Kieran sighed. I know, he said. It’s just… I wish I had done something more. I should have done something more.

It wasn’t the right time, Max said. Neither of us was ready. But we are now. These people have done an amazing thing. For years, they kept their heads down, doing what they could to survive. Just like we did. They didn’t start fighting back until only recently.

Then they’re braver than I ever was, Kieran grumbled.

Max growled. And what is it that you think we are doing? That you are doing? You’re finding Alistair so that together we might fight back, strike against Marjhen. Your brother’s done an excellent job in leading his rebellion, but that is in the past. The people of Azkadia need more than just a rebellion. They need a war, and it starts here, in small places, much like Berafell.

Kieran nodded, thinking on his dragon’s words. A few short years after escaping the capital, Kieran had learned that his half brother Asher was leading a rebellion against Marjhen. It hadn’t been much, only a few skirmishes with Imperials, stealing food and supplies from the soldiers, and rioting in the major cities. However, Max was right. The time for small skirmishes and stealing in the night was over. Now was time for war.
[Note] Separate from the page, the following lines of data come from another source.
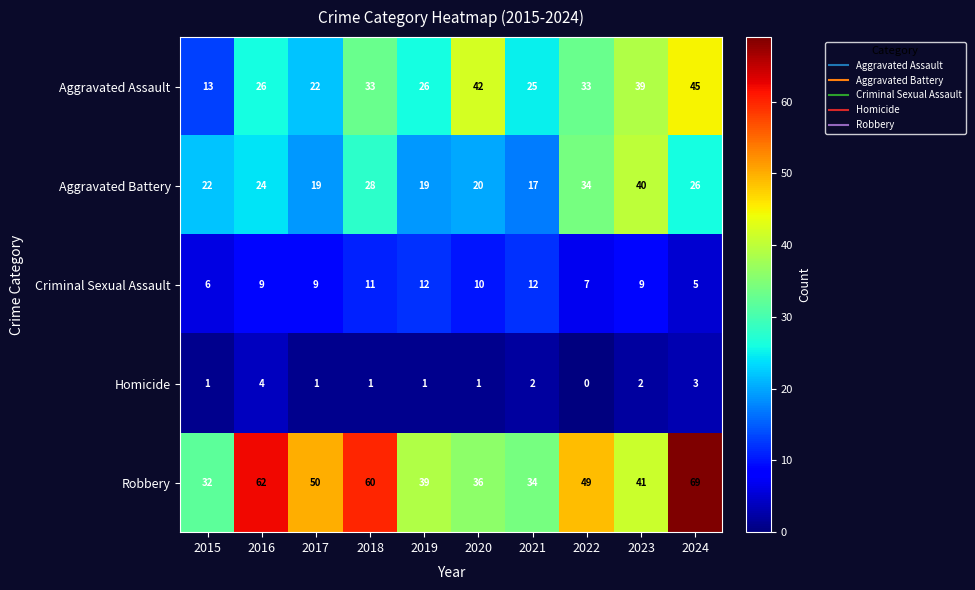

Which series changed the most between 2015 and 2017?

Robbery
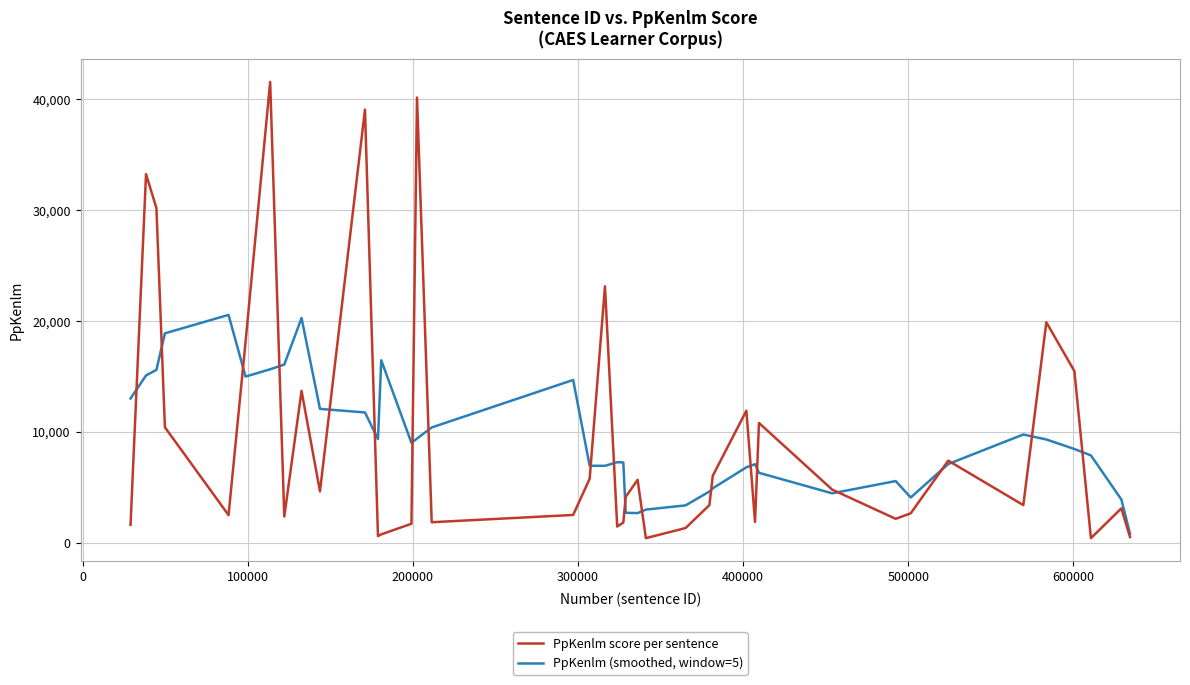

Which series has the widest spread of values?

PpKenlm score per sentence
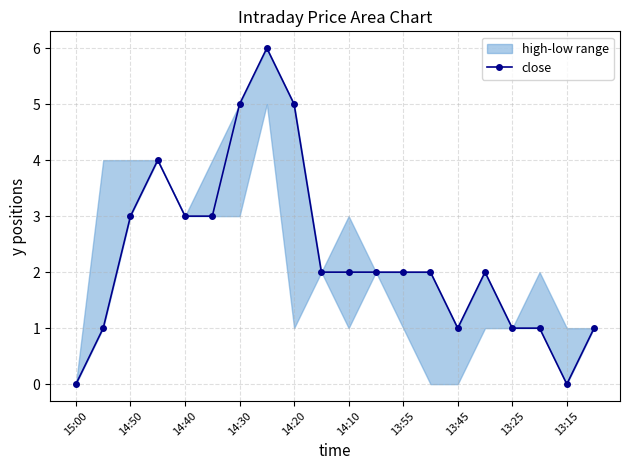

How many data points are above 2?

7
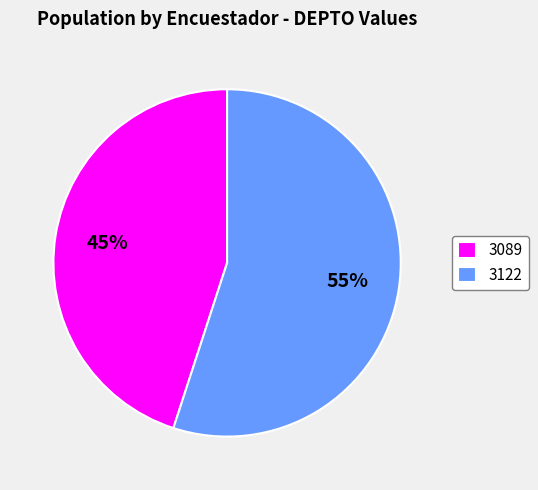

How many slices are in this pie chart?

2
His head jerked up as he felt eyes on him. He scanned the room once more, ignoring the happy singing and dancing. Instead, he inspected every face in the room, searching for anyone that was not engaged in the festivities.
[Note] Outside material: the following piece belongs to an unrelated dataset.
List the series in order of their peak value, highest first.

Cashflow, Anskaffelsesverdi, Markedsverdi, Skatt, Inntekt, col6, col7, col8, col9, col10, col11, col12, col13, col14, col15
There. Sitting in a booth in a far corner of the room, Kieran saw a man leaning back in his seat. His cloak was wrapped around his broad shoulders, and his hood was pulled up to cover his face. He was smoking a pipe, loose tendrils of smoke curling around the corner. Kieran frowned, staring at the man. Ever so slightly, he saw the man’s head tip forward in his direction.

Kieran frowned. Something’s happening, he said.
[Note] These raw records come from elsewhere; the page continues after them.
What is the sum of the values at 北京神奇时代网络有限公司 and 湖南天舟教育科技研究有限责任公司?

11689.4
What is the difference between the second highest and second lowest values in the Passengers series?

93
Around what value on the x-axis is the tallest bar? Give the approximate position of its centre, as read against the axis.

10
Be careful, was Max’s only reply.

Kieran finished his ale and set it on the counter. Then he stood and called one of the serving girls over to him. Her arms were loaded with trays of drink and food, and she seemed relieved to be doing something other than serving people their meals. She led Kieran up the stairs and showed him to a room, then turned and disappeared back into the tavern.

Kieran quickly shut the door behind him, then turned to the inside of his room. There was a single bed pushed up against a far corner, with a bedside table and wash basin beside it. Kieran hurried to the window, slid it open, then pulled himself outside. Being sure to shut the window behind him, he lowered himself so he was hanging from the window by his fingertips. Then, after sending a silent prayer to any god that would listen, he let go.

Kieran hissed in pain as his ankle rolled underneath him when he landed. He rolled it a few times, then drew his dagger and crept along the edge of the inn, stopping at the corner to peer around. It was still raining, but rather than a downpour, the rain fell down softly, much to Kieran’s delight.

Moments later, the cloaked man hurried outside, his head whipping back and forth. His hood was still up, but pulled back from his face enough to show Kieran that he had a steel gray beard.

After a moment, the man made his way into the street, the edges of his cloak snapping as he headed south. Kieran looked around him, then once he was sure no one was watching, he began to follow.

The man walked at a slow, deliberate pace. Kieran was both frustrated and glad. Frustrated, because he wanted to wait until they weren’t in an exposed area before he confronted him, and glad because it allowed him to keep a steady distance behind him. His ankle throbbed with every step he took and it required all of his self-control to keep from crying out in pain.

Soon, they reached the edge of Berafell. Here, there were no lights from inside houses to light the road. Darkness shrouded the woods, and it wasn’t long before Kieran discovered that he could no longer hear the man’s footsteps.

He froze, turning to stare at the forest around him. He narrowed his eyes, straining his ears to hear anything. Suddenly, the cool blade of a dagger was at his throat, and a man’s harsh voice was growling in his ear, “Who are you, and what do you want with Alistair Gaine?”